■ PROMPT
Look below for the line holding "table_cell [60, 1545, 619, 1570]" and the line holding "Page size: 1754x1241.". Transcribe exactly those lines and all lines between them, nothing more.

■ Bounding box prediction data
***

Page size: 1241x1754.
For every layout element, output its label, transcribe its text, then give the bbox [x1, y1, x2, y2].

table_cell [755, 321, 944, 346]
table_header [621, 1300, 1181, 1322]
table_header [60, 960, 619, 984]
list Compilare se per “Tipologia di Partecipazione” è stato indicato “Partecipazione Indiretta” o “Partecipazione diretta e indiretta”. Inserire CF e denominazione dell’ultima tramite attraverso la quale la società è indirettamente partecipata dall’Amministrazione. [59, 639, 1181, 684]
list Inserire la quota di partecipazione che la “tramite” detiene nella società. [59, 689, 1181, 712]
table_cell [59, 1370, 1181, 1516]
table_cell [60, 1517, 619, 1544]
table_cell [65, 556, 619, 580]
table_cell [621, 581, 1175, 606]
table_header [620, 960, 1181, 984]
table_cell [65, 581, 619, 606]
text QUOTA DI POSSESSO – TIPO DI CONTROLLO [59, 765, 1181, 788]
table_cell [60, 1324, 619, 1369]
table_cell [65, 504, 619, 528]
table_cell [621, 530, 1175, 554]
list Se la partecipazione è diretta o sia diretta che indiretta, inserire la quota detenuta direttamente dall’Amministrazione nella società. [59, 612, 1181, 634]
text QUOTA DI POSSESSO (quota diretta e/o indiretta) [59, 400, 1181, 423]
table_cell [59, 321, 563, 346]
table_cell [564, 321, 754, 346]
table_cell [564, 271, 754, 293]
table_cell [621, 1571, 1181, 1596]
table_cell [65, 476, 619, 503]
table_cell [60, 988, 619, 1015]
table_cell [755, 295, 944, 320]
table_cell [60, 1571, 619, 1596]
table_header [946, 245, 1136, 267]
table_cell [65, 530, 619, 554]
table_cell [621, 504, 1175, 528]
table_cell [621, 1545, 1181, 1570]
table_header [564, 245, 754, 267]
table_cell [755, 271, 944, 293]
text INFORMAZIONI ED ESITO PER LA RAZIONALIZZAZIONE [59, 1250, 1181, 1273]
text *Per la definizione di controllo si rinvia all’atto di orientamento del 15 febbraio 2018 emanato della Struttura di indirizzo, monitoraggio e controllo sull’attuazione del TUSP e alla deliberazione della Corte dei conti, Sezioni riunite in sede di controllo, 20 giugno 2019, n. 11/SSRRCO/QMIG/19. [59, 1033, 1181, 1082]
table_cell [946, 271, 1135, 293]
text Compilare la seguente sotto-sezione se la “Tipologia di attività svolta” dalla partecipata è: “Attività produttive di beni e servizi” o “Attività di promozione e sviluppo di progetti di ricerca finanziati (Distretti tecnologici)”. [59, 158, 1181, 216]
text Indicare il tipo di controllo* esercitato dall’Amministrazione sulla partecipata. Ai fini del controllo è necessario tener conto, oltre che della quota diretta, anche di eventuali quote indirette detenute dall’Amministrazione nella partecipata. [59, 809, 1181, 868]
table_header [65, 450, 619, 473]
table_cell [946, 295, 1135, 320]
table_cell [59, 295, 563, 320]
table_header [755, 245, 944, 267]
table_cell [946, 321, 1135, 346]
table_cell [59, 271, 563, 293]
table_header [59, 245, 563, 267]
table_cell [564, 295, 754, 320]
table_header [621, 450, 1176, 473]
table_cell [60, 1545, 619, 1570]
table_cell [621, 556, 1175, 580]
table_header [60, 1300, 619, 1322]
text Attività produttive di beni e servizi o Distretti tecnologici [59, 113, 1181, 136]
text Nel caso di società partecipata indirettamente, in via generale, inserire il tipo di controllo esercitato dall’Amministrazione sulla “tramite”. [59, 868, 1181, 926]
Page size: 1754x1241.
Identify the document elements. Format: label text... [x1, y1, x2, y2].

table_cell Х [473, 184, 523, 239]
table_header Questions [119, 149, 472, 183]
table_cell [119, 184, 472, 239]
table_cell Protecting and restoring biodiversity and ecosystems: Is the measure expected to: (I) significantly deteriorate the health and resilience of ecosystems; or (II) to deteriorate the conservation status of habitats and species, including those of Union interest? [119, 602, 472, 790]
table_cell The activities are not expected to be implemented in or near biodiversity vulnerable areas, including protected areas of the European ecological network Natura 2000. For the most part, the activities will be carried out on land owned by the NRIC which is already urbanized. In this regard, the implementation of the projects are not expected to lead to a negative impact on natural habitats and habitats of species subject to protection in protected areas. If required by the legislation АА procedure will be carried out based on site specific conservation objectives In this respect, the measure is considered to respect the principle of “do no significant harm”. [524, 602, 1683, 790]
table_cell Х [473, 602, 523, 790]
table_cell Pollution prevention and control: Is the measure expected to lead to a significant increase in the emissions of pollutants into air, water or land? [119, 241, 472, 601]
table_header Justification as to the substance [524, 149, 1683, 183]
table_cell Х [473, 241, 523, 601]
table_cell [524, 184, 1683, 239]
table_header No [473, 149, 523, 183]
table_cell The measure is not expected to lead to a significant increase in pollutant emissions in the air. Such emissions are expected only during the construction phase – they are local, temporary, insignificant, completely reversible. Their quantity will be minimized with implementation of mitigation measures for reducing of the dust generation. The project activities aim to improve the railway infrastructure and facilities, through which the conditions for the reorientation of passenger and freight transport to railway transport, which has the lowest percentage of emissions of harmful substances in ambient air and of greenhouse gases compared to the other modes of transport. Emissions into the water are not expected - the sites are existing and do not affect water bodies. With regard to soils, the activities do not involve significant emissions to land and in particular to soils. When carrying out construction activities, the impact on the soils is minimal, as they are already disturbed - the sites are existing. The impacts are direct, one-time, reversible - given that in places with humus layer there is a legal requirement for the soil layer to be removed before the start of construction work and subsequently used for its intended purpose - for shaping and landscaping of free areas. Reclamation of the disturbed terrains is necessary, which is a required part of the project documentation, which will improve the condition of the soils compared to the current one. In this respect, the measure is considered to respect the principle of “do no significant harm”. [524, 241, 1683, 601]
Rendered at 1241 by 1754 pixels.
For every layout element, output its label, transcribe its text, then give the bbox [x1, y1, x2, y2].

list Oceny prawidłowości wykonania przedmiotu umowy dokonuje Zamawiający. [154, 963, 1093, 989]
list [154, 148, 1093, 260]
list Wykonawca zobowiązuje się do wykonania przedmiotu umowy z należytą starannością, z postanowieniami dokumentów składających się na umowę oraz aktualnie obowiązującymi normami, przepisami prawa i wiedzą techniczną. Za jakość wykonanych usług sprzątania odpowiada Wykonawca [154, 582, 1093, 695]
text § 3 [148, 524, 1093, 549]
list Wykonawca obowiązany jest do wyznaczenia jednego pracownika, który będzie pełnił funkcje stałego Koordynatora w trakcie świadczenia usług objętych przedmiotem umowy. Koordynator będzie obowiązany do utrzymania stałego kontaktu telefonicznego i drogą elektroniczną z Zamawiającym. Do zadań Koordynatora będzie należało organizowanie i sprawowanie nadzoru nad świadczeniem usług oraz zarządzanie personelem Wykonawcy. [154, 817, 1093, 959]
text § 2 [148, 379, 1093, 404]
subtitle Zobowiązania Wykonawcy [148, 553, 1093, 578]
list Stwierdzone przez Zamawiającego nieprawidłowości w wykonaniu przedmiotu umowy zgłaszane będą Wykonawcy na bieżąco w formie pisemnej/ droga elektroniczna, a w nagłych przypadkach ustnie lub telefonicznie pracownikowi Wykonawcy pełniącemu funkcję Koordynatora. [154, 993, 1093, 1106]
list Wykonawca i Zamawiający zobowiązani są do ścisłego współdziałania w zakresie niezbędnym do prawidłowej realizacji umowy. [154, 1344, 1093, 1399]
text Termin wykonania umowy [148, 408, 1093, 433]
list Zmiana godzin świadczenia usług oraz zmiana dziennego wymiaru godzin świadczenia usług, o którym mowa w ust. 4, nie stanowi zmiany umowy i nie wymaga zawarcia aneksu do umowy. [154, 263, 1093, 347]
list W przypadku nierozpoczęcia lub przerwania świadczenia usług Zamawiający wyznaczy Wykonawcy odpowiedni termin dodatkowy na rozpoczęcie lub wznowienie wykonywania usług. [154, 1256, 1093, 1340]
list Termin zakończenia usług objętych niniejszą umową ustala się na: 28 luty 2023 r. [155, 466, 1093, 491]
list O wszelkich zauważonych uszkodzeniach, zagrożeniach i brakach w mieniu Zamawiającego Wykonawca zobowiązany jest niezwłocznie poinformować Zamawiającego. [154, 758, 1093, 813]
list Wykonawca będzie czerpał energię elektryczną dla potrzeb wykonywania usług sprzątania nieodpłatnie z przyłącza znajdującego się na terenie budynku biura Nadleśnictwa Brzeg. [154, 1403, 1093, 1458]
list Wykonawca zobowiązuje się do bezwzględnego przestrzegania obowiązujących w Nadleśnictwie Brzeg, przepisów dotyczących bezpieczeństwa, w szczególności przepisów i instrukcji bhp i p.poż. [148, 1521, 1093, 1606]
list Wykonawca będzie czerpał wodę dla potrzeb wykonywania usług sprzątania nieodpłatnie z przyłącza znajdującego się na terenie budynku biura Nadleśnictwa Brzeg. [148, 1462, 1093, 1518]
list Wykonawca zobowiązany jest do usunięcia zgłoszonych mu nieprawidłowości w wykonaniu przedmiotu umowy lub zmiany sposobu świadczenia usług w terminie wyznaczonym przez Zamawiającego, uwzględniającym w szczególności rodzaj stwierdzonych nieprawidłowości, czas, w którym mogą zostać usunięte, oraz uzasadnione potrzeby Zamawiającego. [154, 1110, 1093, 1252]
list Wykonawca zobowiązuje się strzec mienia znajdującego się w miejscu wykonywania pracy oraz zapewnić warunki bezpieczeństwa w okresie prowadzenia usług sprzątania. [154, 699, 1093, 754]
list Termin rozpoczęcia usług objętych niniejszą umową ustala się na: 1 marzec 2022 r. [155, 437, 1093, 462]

***

■ ANSWER SPACE
table_cell [60, 1545, 619, 1570]
table_cell [621, 556, 1175, 580]
table_header [60, 1300, 619, 1322]
text Attività produttive di beni e servizi o Distretti tecnologici [59, 113, 1181, 136]
text Nel caso di società partecipata indirettamente, in via generale, inserire il tipo di controllo esercitato dall’Amministrazione sulla “tramite”. [59, 868, 1181, 926]
Page size: 1754x1241.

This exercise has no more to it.